Three scientists have won the Nobel Prize in Chemistry for their work developing lithium-ion batteries.
John Goodenough, of the University of Texas at Austin, Stanley Whittingham of Binghamton University, State University of New York, and Akira Yoshino of the Asahi Kasei Corporation in Japan were announced as the winners by the Royal Swedish Academy of Sciences on Wednesday.
“Lithium-ion batteries have revolutionised our lives since they first entered the market in 1991. They have laid the foundation of a wireless, fossil fuel-free society, and are of the greatest benefit to humankind,” the Academy said in statement.
The chemists will split the award, about $905,000, equally.
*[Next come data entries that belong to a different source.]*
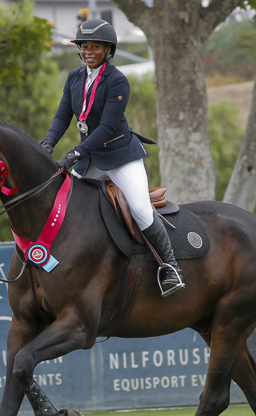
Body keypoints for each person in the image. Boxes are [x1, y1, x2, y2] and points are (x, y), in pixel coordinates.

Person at [40, 18, 185, 297]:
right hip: (89, 157)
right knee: (62, 206)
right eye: (84, 46)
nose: (88, 51)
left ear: (108, 50)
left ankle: (170, 267)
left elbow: (106, 127)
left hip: (120, 156)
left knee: (142, 209)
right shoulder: (74, 78)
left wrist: (75, 153)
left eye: (95, 46)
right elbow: (63, 116)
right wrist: (48, 142)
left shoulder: (117, 81)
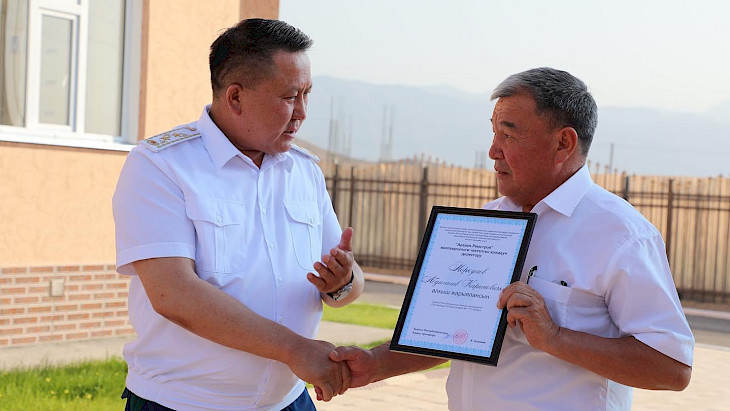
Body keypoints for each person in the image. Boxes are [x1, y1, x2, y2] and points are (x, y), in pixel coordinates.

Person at [331, 67, 694, 410]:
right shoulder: (484, 221)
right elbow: (449, 332)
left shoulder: (621, 235)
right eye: (493, 133)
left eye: (508, 135)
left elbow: (672, 368)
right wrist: (375, 364)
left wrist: (555, 337)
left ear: (563, 143)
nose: (493, 151)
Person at [112, 18, 363, 410]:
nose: (302, 112)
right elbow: (173, 293)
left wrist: (343, 282)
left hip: (287, 401)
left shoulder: (304, 171)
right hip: (185, 403)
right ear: (235, 98)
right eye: (289, 97)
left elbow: (346, 284)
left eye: (307, 95)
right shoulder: (161, 165)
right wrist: (295, 349)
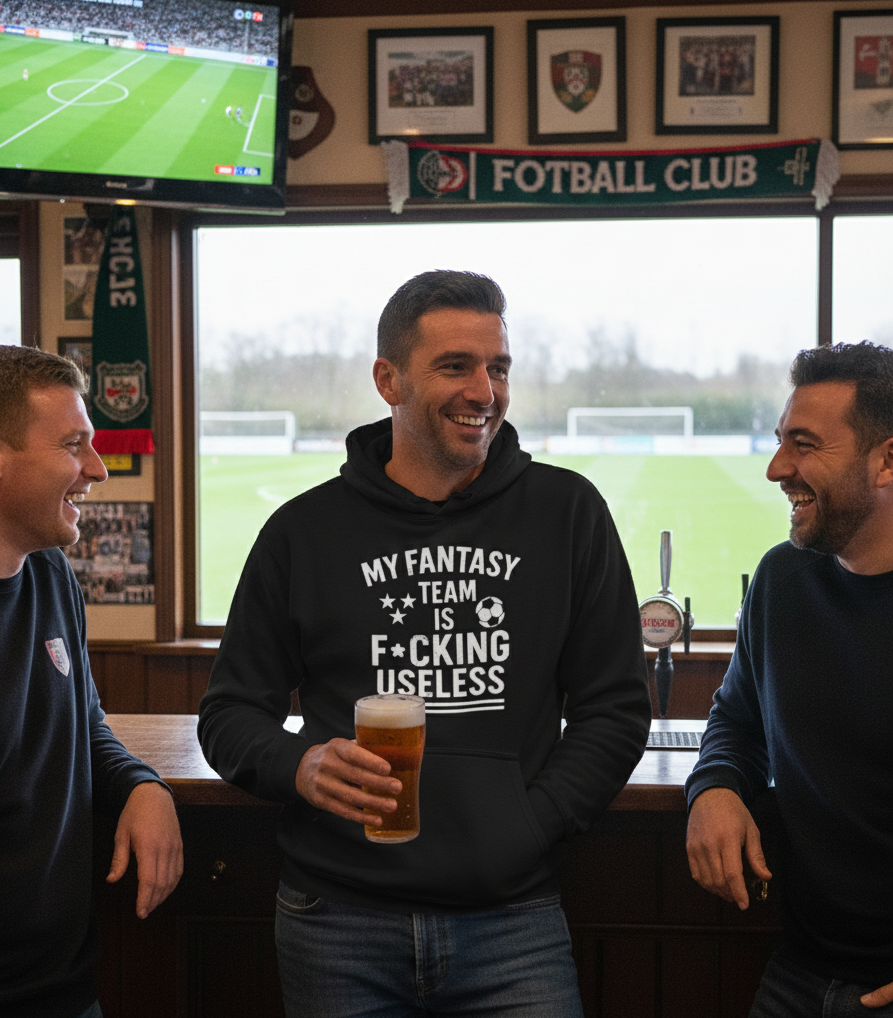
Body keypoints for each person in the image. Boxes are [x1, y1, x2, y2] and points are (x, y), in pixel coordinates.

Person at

Goodenough, born in 1922, is the oldest person to ever win a Nobel prize, Göran Hansson, secretary general of the Royal Swedish Academy of Sciences said at a news conference announcing the award.
“The importance of this chemistry and technology for a more sustainable world has increased its relevance in recent times, and made it a very timely award now, although several of the discoveries were made quite some time ago,” Hansson said.
“In the face of increasing threats from extreme climate change, today’s announcement shines a welcome bright light on the portability of energy that has enabled unprecedented advances in communication, transportation and other tools to support critical aspects of life around the world,” American Chemical Society president Bonnie Charpentier said in a statement.